How to complete this task
In the listing below, every line with the word "class" needs to be copied.
----- Available data -----
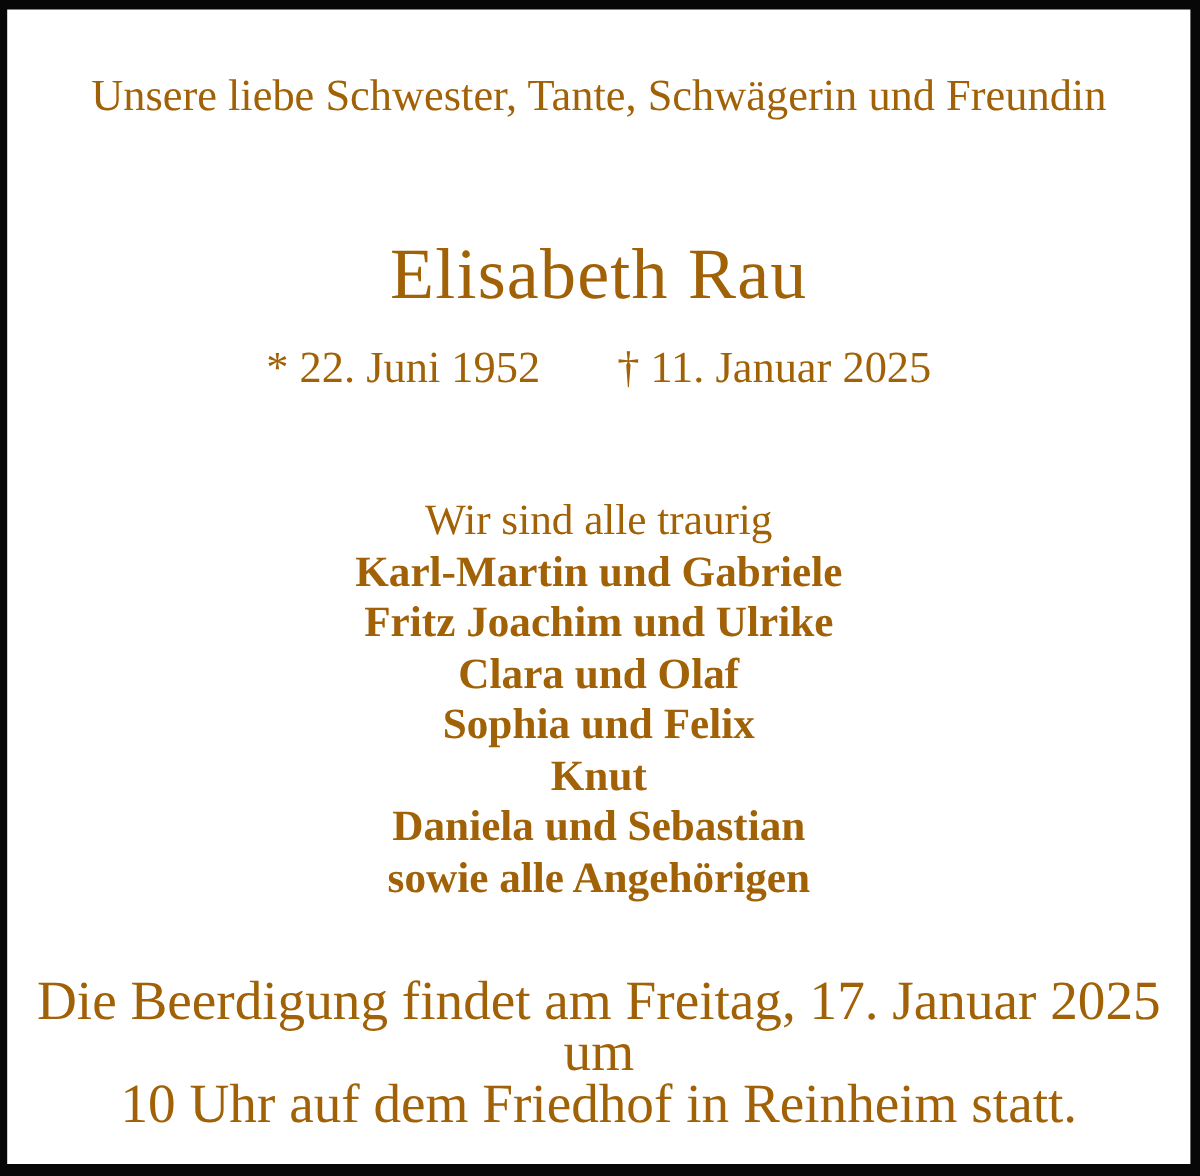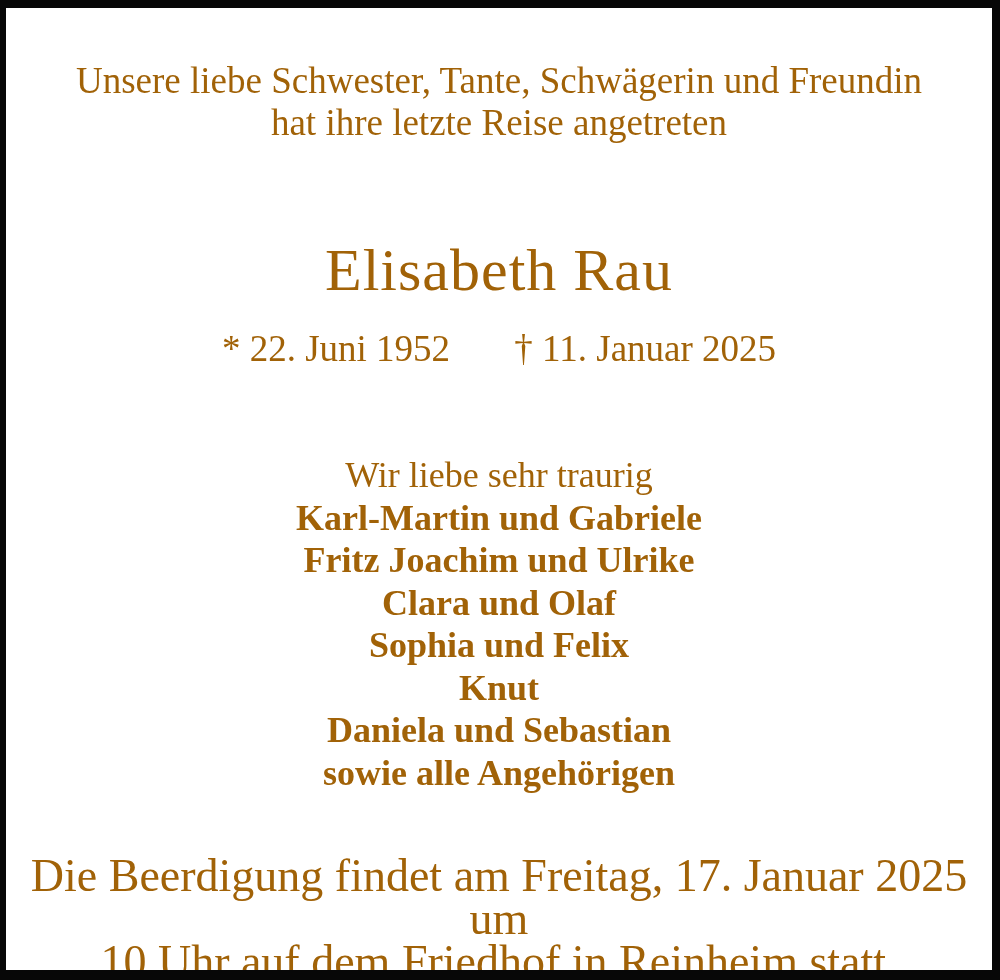--- a/index.html
+++ b/index.html
@@ -61,7 +61,6 @@
 
   <div class="intro">
     <div>Unsere liebe Schwester, Tante, Schwägerin und Freundin</div>
-    <div>hat ihre letzte Reise angetreten</div>
   </div>
 
   <h1 class="name">Elisabeth Rau</h1>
-----
Result for this task
   <div class="intro">
   <h1 class="name">Elisabeth Rau</h1>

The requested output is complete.